Les annonceurs ne paieront ainsi que pour les impressions qui génèrent plus de 5 secondes de visionnage actif. Un internaute est considéré comme actif dès lorsqu'il scrolle sur la page, qu'il tape sur son clavier ou utilise la souris. Autant d'actions qui confirment sa présence derrière l'écran et qui sont captées par deux spécialistes des analytics, Chartbeat et Moart Analytics.

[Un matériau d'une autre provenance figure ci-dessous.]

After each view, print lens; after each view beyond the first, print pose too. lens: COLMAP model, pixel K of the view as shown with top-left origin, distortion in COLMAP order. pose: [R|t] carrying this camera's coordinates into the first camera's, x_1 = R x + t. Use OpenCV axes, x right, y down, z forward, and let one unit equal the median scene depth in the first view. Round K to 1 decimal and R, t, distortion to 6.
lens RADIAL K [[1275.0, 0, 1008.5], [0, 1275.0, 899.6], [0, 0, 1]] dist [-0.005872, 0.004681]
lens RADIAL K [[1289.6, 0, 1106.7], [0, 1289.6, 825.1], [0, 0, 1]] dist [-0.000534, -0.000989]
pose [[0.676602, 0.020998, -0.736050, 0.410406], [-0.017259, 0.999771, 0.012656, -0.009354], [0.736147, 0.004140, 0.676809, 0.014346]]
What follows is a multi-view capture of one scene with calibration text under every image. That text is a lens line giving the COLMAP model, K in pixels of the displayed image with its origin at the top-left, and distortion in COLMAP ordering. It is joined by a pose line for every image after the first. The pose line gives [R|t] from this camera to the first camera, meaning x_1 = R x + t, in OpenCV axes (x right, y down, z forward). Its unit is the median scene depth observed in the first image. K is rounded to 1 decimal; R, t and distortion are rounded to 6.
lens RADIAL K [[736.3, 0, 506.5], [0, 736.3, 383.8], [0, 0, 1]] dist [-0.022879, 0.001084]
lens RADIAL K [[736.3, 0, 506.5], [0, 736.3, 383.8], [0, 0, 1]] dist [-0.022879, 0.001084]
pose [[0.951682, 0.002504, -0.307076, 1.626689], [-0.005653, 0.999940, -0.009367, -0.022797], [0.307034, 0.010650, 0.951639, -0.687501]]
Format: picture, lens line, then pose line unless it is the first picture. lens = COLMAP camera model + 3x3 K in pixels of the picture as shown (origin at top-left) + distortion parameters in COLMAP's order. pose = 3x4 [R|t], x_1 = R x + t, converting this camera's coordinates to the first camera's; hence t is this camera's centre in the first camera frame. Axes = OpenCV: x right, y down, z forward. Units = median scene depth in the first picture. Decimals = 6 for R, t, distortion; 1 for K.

L'initiative de The Economist rejoint celle lancée il y a près d'un an par le Financial Times. A quelques nuances près. Elle concerne également l'inventaire mobile et l'attention est "capée" à 30 secondes par impression. Une limite qui s'explique par le modèle éditorial du site économique qui tend à privilégier les longues analyses aux articles courts calibrés pour les moteurs de recherche et plateformes sociales. De fait, chaque visiteur passe près de 7 minutes et trente secondes à chaque entrée sur le site. Sur le week-end, ce sont près de 45 minutes qui sont passées au sein de l'application, selon les chiffres communiqués par Ashwin Sridhar.

Visibilité et attention ne vont pas de pair

Alors que le dernier baromètre d'Integral Ad Science révélait qu'à peine 43,8% des bannières publicitaires étaient effectivement vues en France et que les annonceurs exigent aujourd'hui de ne payer que pour les impressions qui sont vraiment vues, ce type d'initiative devrait fleurir dans les mois qui viennent.

Les metrics publiées par The Economist sont intéressantes car elles s'affranchissent de la notion de visibilité pure (une impression vue à 50% plus d'une seconde). Une notion aujourd'hui difficile à capter, en témoigne les écarts importants entre les différents outils de mesure. D'autant qu'à en croire les retours d'expérience de The Economist, visibilité n'est pas synonyme d'attention. Les campagnes les plus performantes en la matière ne sont en effet pas celles qui ont les meilleurs ratios d'attention. Preuve que les nouveaux modèles de commercialisation restent encore à inventer et que l'on se tournera sans doute à terme vers une hybridation entre taux de couverture sur cible, visibilité et attention.